The actual translation from the language of nucleotide sequences to the language of amino acid sequences is performed by small RNAs called tRNAs and enzymes called aminoacyl-tRNA synthetases (aaRSs). The aaRS enzymes attach specific amino acids to their matching tRNAs. Each aminoacylated tRNA (aa-tRNA) specifically pairs with a codon in the mRNA as it moves through the ribosome, and the amino acid carried by the tRNA is added to the growing protein. The tRNA pairs with the codon in the mRNA through a 3-nucleotide sequence in the tRNA called the anticodon that is complementary to the codon in the mRNA. The base-pairing rules for codons and anticodons are basically the same as the base-pairing rules for DNA replication, and the pairing is antiparallel. The only major differences are that RNA has uracil (U) rather than thymine (T) and that the pairing between the last of the 3 bases in the codon and the first base in the anticodon is less stringent.

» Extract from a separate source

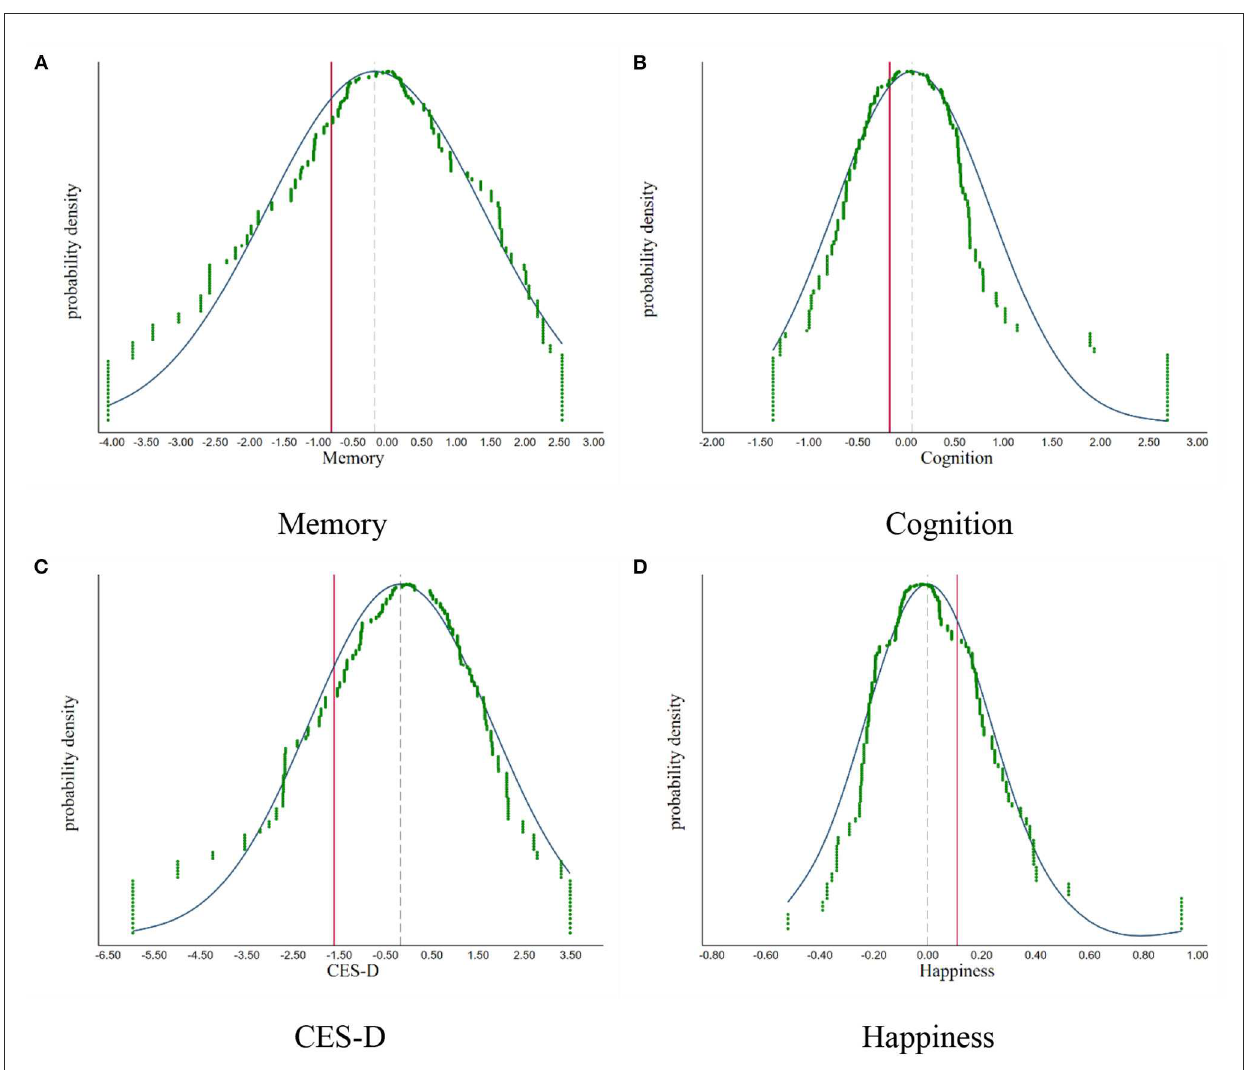
FIGURE3 The placebo test: simulation results of the LTC . (A) Memory. (B) Cognition. (C) CES-D. (D)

This basic outline of gene expression leaves many important questions unanswered. How does mRNA synthesis begin and end at the correct places and on the correct strand in the DNA? Similarly, how does translation start and stop at the correct places on the mRNA? What actually happens to the tRNA and ribosomes during translation? What happens to the mRNA and proteins after they are made? The answers to these questions and many others are important for the interpretation of genetic experiments, so we will discuss the structure of RNA and proteins and the processes by which they are synthesized in more detail.